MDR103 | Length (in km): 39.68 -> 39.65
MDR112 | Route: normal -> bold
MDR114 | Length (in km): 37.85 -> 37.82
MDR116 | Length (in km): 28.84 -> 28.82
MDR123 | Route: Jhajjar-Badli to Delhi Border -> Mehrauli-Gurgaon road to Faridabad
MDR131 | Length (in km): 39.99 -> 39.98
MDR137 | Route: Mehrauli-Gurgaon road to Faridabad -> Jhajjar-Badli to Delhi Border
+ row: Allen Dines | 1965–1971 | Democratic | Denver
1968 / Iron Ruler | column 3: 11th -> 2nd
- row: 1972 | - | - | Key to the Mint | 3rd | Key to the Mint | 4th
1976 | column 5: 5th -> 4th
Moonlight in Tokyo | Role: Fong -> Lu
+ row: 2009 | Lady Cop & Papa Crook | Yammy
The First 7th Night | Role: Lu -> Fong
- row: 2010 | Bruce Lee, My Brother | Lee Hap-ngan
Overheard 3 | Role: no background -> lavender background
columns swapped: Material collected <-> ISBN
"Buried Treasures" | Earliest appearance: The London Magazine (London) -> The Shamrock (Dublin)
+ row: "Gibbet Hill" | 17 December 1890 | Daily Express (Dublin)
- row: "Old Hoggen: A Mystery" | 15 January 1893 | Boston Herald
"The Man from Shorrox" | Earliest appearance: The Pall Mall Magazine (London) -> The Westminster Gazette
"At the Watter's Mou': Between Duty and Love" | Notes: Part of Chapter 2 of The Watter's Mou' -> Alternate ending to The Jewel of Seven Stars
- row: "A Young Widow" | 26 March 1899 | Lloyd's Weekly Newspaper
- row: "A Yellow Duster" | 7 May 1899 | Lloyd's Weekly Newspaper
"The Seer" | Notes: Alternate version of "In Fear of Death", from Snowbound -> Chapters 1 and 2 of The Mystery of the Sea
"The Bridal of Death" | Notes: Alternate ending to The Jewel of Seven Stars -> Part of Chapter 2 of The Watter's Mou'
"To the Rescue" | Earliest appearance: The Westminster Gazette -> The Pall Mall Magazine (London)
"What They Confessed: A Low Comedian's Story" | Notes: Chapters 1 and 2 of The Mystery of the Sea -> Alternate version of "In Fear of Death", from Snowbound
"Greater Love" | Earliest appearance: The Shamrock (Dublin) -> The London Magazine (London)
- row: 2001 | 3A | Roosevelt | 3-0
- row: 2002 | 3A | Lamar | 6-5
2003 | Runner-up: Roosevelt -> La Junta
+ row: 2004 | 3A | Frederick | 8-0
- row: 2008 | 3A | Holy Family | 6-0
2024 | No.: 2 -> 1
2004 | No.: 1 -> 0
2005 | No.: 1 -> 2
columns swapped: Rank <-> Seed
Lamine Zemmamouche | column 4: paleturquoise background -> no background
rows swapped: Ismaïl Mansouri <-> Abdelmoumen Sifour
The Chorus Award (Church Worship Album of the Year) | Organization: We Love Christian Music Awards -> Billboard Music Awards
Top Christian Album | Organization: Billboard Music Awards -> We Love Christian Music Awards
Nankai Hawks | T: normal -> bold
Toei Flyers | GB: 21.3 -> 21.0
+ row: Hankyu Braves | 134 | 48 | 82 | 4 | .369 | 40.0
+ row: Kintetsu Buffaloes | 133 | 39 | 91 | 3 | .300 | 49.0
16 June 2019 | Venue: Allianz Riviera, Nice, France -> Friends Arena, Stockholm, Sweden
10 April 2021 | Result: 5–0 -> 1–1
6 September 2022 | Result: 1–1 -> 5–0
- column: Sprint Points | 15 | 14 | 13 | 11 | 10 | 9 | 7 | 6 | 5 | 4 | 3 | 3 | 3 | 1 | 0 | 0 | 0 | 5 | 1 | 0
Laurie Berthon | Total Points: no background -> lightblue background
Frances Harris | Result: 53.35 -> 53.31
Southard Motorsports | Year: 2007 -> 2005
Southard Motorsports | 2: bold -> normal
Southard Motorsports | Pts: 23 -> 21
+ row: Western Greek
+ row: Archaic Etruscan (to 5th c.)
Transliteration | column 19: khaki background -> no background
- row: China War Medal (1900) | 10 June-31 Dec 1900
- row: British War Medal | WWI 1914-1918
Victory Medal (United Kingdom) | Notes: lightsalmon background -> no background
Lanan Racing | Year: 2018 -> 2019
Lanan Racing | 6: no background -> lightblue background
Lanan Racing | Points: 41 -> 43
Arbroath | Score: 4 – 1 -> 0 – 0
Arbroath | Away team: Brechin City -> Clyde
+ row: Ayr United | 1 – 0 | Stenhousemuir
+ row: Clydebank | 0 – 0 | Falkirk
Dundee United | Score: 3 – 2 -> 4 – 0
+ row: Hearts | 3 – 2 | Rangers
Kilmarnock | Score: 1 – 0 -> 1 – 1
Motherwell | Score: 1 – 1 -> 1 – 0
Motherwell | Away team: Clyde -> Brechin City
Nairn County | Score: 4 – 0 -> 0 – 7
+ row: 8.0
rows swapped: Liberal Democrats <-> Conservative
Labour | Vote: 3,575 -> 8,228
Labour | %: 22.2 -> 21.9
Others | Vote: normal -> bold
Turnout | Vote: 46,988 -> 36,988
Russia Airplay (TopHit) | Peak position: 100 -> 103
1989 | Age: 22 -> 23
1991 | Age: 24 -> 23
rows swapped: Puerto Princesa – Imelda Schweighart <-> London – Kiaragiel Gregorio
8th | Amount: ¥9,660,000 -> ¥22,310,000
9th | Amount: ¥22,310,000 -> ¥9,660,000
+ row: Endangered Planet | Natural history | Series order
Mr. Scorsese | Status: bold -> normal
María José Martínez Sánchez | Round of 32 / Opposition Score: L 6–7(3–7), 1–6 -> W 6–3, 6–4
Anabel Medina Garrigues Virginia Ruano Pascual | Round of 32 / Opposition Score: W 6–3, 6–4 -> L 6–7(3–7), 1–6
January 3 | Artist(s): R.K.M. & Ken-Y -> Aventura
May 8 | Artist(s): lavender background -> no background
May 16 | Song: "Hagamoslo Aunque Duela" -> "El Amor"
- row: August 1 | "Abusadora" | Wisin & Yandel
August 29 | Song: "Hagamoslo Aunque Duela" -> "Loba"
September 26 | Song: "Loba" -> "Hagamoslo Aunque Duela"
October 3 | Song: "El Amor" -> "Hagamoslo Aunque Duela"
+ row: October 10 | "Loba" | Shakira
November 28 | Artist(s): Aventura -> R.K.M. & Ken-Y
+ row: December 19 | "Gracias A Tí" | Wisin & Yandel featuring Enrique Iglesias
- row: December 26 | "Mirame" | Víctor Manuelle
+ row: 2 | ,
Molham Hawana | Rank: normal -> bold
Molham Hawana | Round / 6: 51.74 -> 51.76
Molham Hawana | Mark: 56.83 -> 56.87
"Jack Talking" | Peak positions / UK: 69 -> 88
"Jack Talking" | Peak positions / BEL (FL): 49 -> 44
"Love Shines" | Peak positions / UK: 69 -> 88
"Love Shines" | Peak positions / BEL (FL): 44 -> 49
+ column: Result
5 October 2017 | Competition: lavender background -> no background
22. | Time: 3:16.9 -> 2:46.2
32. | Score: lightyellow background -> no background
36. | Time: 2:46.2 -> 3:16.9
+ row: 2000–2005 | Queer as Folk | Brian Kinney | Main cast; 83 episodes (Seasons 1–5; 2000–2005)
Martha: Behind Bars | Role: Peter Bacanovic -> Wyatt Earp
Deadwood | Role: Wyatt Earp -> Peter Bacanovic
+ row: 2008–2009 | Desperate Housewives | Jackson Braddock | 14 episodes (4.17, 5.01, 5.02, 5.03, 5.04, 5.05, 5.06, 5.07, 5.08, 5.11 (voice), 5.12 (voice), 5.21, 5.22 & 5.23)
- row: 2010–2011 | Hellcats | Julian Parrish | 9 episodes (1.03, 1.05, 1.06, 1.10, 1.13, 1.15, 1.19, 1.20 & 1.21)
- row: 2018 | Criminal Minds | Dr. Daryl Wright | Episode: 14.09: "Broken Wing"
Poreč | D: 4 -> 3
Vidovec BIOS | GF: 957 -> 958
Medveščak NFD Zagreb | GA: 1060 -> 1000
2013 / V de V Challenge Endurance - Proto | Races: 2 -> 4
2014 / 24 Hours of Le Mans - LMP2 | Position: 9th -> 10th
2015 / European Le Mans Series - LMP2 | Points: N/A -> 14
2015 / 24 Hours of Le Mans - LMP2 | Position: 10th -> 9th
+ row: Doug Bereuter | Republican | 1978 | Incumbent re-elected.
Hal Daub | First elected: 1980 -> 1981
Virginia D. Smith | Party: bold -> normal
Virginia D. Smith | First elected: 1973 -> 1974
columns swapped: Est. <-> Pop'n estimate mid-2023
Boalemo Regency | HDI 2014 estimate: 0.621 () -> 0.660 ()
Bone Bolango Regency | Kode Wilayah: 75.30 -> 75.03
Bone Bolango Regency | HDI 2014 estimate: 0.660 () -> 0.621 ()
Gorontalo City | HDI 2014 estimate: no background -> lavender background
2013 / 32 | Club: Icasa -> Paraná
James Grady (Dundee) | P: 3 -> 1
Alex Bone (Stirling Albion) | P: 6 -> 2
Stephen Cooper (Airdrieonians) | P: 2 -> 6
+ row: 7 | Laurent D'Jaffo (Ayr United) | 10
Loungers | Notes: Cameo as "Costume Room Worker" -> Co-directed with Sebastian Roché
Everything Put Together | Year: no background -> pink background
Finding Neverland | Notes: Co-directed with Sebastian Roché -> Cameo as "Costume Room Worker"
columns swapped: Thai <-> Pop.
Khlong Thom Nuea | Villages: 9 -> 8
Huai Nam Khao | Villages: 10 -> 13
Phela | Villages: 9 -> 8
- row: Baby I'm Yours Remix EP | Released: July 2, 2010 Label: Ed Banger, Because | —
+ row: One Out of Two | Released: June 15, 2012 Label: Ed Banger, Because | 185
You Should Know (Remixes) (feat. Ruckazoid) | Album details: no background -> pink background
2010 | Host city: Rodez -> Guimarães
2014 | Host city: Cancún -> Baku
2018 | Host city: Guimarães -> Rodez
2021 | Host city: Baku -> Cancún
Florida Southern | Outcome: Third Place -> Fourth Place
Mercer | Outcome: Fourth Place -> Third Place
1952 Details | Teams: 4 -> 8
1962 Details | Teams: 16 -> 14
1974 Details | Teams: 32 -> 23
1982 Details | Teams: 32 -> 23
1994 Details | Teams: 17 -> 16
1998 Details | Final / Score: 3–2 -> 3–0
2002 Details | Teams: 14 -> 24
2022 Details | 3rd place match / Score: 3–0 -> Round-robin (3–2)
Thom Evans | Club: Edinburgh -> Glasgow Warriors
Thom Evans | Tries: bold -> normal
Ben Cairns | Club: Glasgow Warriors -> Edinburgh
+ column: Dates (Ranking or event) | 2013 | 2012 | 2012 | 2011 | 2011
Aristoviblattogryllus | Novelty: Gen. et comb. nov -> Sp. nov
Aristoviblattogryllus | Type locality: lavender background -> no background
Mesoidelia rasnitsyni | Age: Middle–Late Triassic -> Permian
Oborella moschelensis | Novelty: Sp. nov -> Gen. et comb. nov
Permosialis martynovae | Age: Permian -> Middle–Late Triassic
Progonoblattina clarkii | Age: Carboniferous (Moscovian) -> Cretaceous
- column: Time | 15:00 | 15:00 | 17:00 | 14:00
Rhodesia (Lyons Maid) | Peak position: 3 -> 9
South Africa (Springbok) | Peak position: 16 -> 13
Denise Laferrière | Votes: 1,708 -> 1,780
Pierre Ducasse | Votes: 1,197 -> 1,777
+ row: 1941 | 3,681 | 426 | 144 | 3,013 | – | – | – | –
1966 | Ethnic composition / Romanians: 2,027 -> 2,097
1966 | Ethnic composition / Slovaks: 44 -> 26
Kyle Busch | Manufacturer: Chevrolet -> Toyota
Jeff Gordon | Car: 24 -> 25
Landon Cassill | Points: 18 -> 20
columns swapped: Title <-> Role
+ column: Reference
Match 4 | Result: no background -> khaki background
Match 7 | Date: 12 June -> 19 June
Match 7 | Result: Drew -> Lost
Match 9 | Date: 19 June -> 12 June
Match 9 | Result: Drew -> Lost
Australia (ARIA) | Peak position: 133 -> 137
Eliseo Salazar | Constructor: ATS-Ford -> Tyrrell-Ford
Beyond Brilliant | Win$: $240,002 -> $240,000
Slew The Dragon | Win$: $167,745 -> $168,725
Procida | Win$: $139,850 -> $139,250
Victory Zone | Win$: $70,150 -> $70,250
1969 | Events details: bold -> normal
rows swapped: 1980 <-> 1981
--------------------
*PROBLEM TO WORK ON:* Reproduce the records word for word, starting at the first line of the records and ending with the line that contains "Crook | Yammy", including both of those lines.

*REPLY TO THE EXERCISE:*
MDR103 | Length (in km): 39.68 -> 39.65
MDR112 | Route: normal -> bold
MDR114 | Length (in km): 37.85 -> 37.82
MDR116 | Length (in km): 28.84 -> 28.82
MDR123 | Route: Jhajjar-Badli to Delhi Border -> Mehrauli-Gurgaon road to Faridabad
MDR131 | Length (in km): 39.99 -> 39.98
MDR137 | Route: Mehrauli-Gurgaon road to Faridabad -> Jhajjar-Badli to Delhi Border
+ row: Allen Dines | 1965–1971 | Democratic | Denver
1968 / Iron Ruler | column 3: 11th -> 2nd
- row: 1972 | - | - | Key to the Mint | 3rd | Key to the Mint | 4th
1976 | column 5: 5th -> 4th
Moonlight in Tokyo | Role: Fong -> Lu
+ row: 2009 | Lady Cop & Papa Crook | Yammy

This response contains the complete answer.